DCI Sutherland said: “We’ve had successful operations from the Highlands and islands where we’ve taken the fight back down the road and we’ve arrested people from the big cities involved. These groups are operating from big cities so they have access to weapons, they threaten people, they use threats of violence.”

Last year an addict from Liverpool was jailed after being sent to Inverness to sell drugs. Graham Ball was “presented with unpalatabl­e options” after running up a drug debt to the crime gang. He was jailed for two years after £11,600 of heroin was recovered following a police surveillan­ce operation in Inverness and Elgin. Co-accused, Laura Beckwith, who was jailed for a year, had also been used by the gang to drive consignmen­ts of heroin from Liverpool to the Highlands.

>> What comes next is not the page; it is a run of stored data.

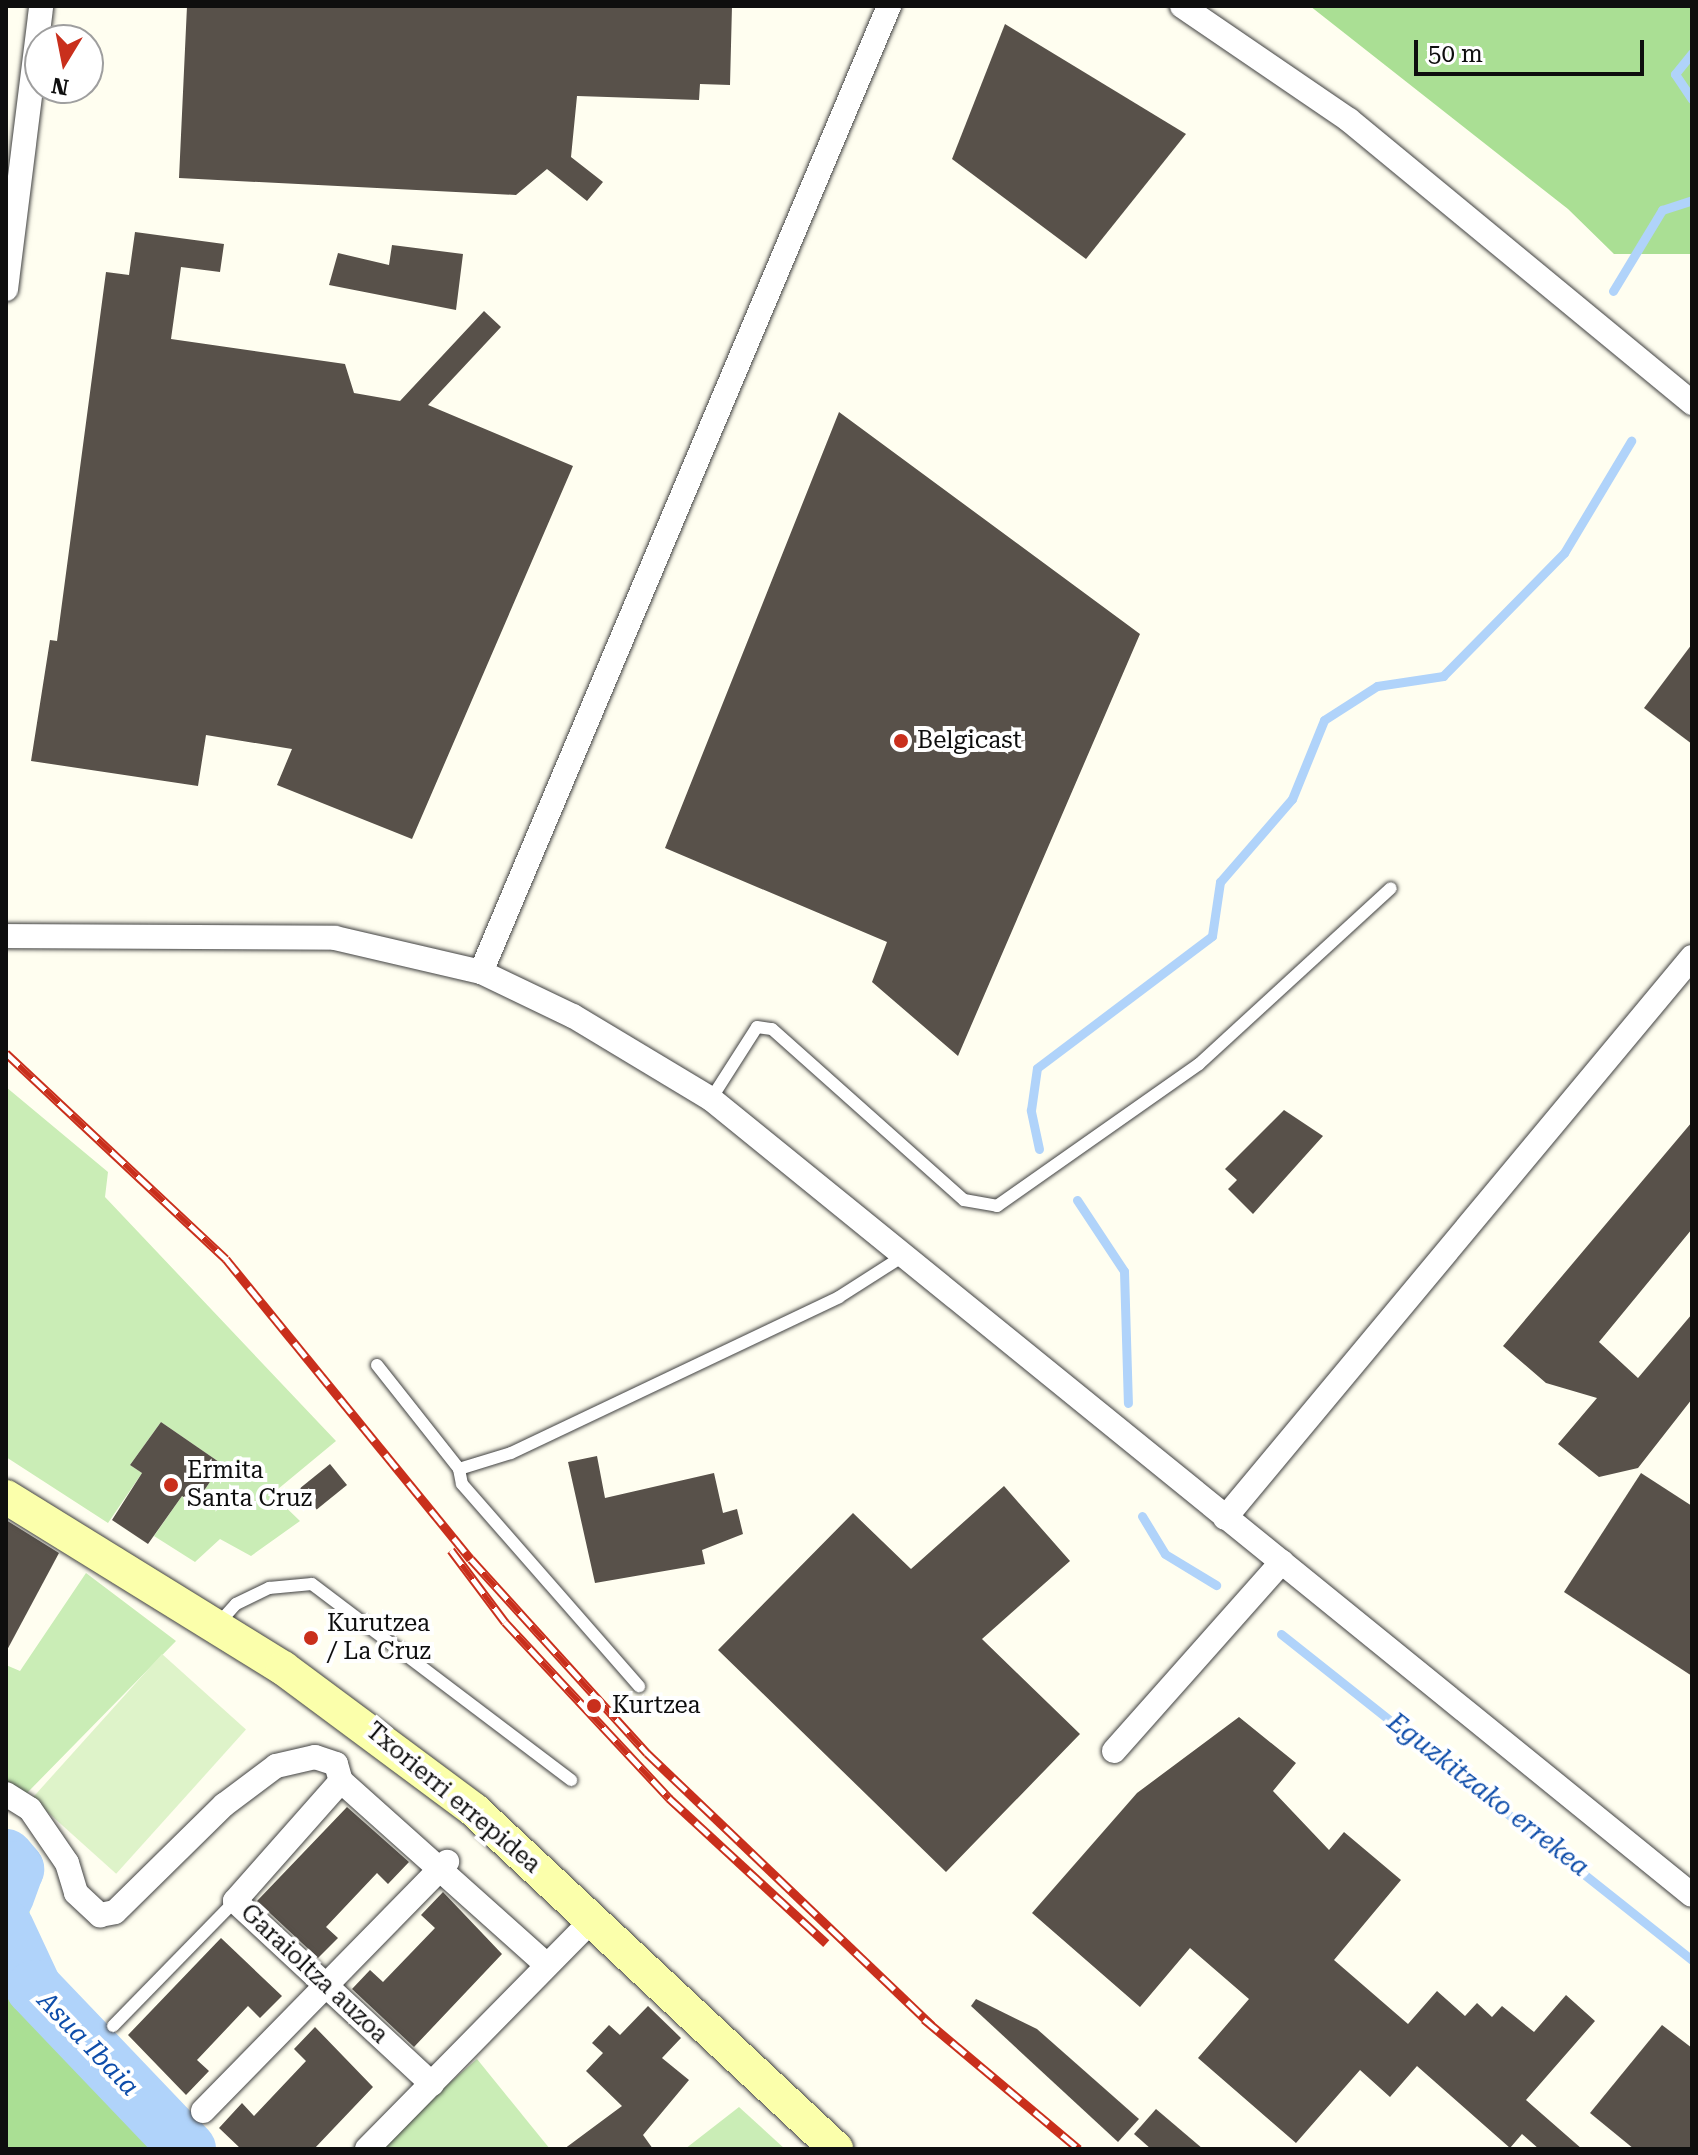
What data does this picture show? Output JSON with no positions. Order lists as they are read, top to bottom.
{
  "streets": {
    "street": ["Txorierri errepidea", "Garaioltza auzoa"]
  },
  "water": ["Eguzkitzako errekea", "Asua Ibaia"],
  "places": [
    "Belgicast",
    "Ermita Santa Cruz",
    "Kurutzea / La Cruz",
    "Kurtzea"
  ],
  "scale_bar": "50 m",
  "north": "bottom"
}
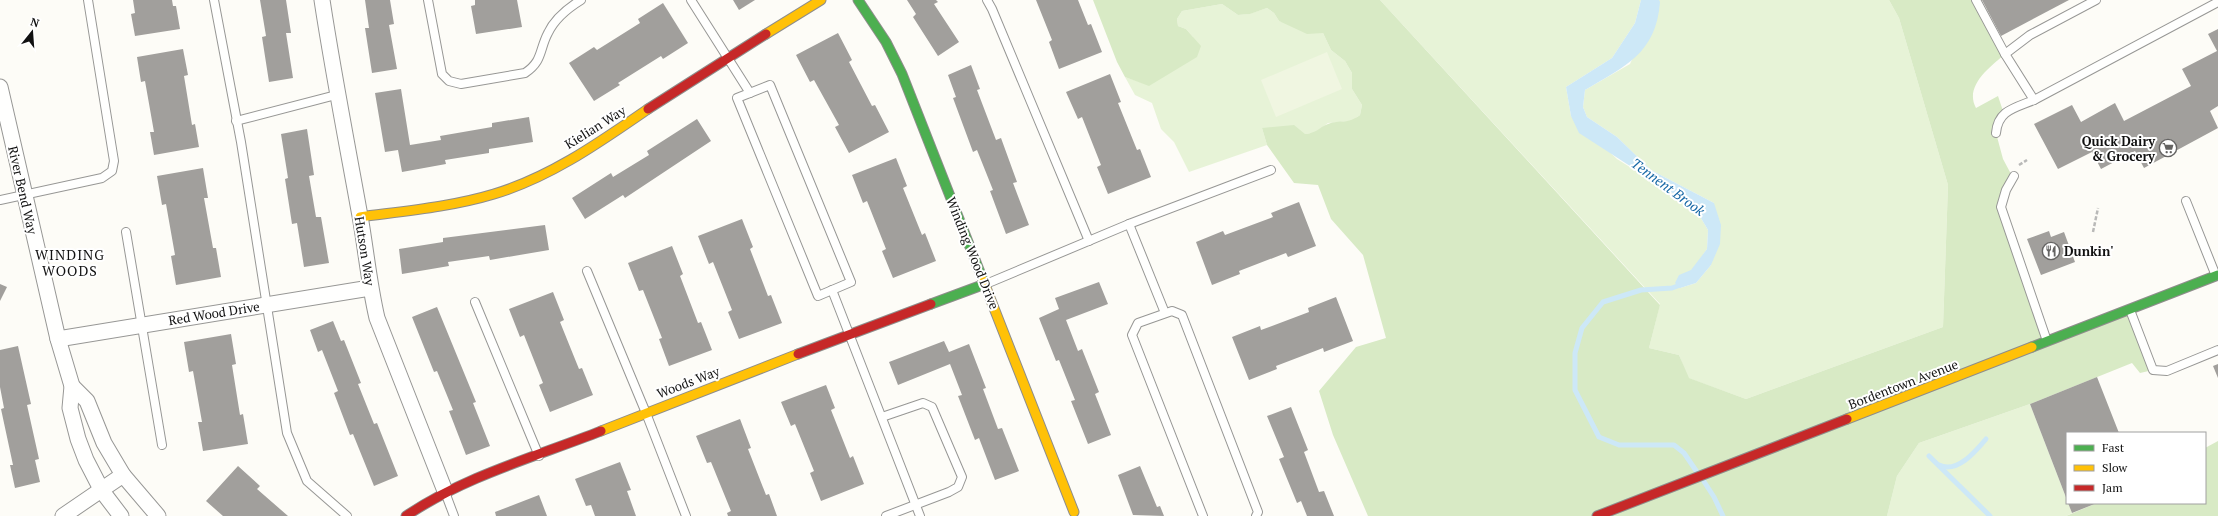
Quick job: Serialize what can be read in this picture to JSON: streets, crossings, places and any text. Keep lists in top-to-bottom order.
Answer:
{
  "streets": {
    "street": [
      "Kielian Way",
      "River Bend Way",
      "Hutson Way",
      "Winding Wood Drive",
      "Red Wood Drive",
      "Woods Way",
      "Bordentown Avenue"
    ]
  },
  "crossings": [
    ["Kielian Way", "Hutson Way"],
    ["River Bend Way", "Red Wood Drive"],
    ["Hutson Way", "Red Wood Drive"],
    ["Hutson Way", "Woods Way"],
    ["Winding Wood Drive", "Woods Way"]
  ],
  "districts": ["WINDING WOODS"],
  "water": ["Tennent Brook"],
  "places": {
    "supermarket": ["Quick Dairy & Grocery"],
    "restaurant": ["Dunkin'"]
  },
  "legend": ["Fast", "Slow", "Jam"],
  "north": "top"
}
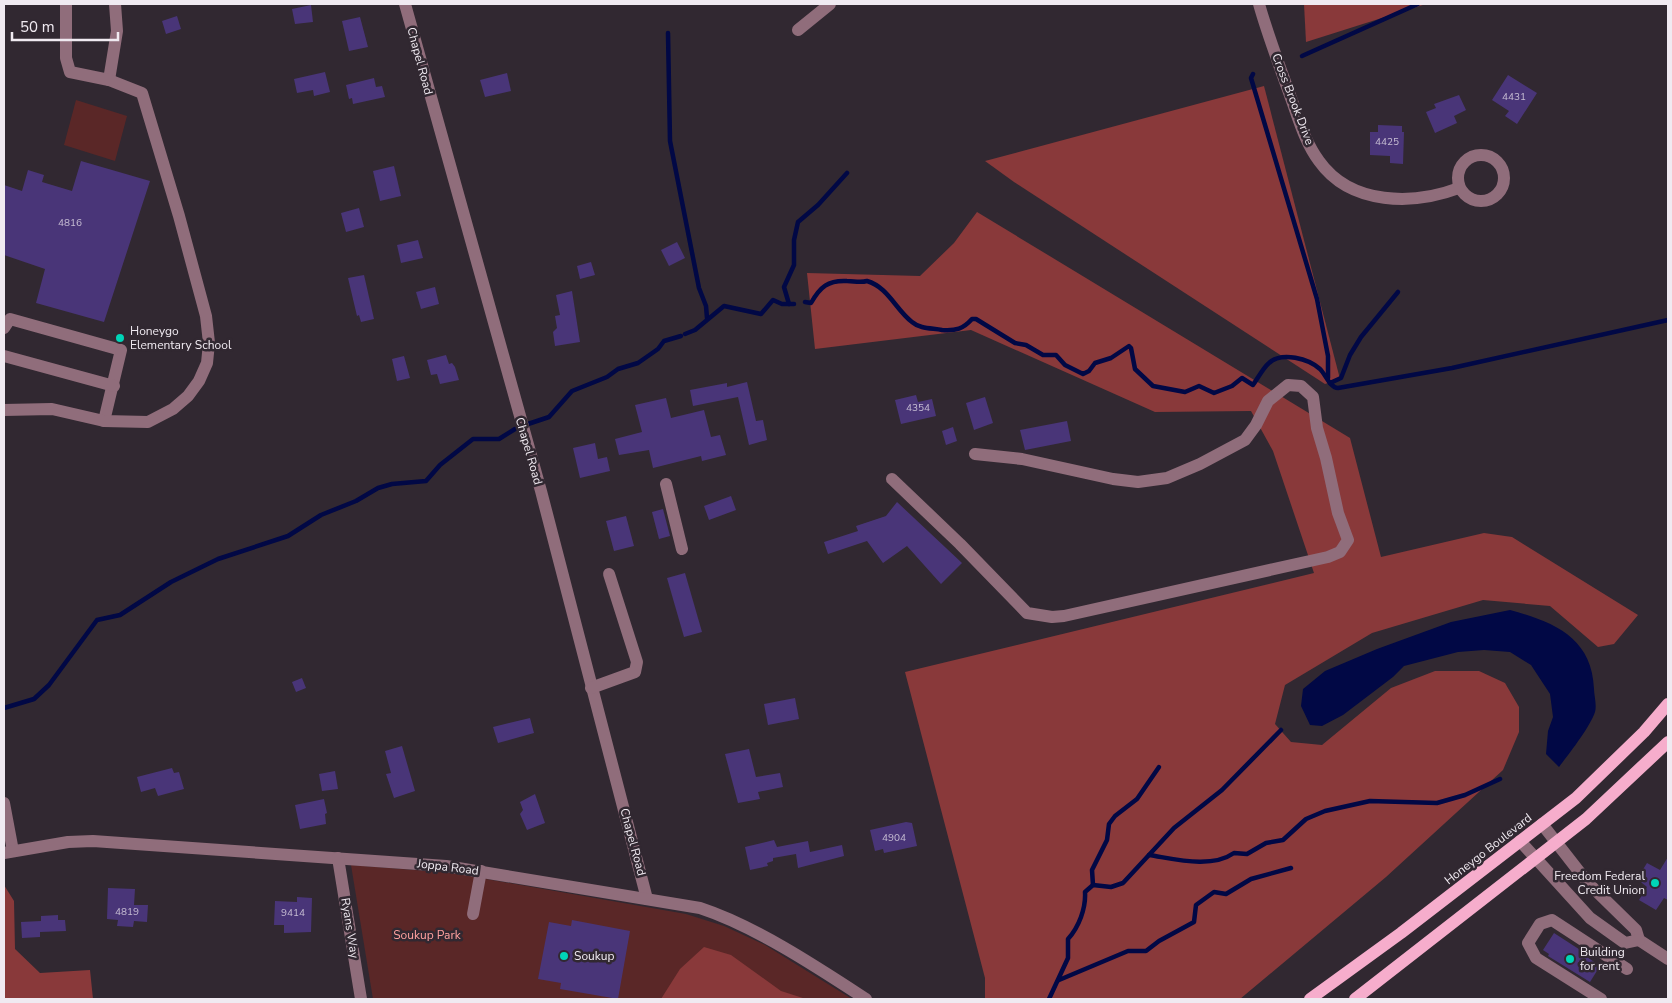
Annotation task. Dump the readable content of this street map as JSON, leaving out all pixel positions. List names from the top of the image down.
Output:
{
  "streets": {
    "main road": ["Honeygo Boulevard"],
    "street": [
      "Chapel Road",
      "Cross Brook Drive",
      "Joppa Road",
      "Ryans Way"
    ]
  },
  "crossings": [
    ["Chapel Road", "Joppa Road"],
    ["Joppa Road", "Ryans Way"]
  ],
  "parks": ["Soukup Park"],
  "places": [
    "Honeygo Elementary School",
    "Freedom Federal Credit Union",
    "Soukup",
    "Building for rent"
  ],
  "house_numbers": [
    "4431",
    "4425",
    "4816",
    "4354",
    "4904",
    "4819",
    "9414"
  ],
  "scale_bar": "50 m"
}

She sobbed in court as it was revealed she was a firsttime offender who had turned to crime after becoming addicted to slot machine gambling. Father-of-three Matthew Wilson also was jailed in 2016 at Inverness Sheriff Court after he admitted acting as a middle man in the sale of cannabis and cocaine for a Manchester-based gang. Wilson, from Dingwall, was recruited by the drugs gang because he was a habitual user and owed £15,000. The devastatin­g impact of drugs is also felt beyond the areas where police intelligen­ce suggests county lines gangs are operating. The popular tourist town of Fort William saw three confirmed drug-related deaths between December 2017 and June 2018. Community councillor­s have also written to the police highlighti­ng a growing problem with cocaine abuse. Last week a 15-year-old girl from the town needed hospital treatment after apparently taking an illicit substance.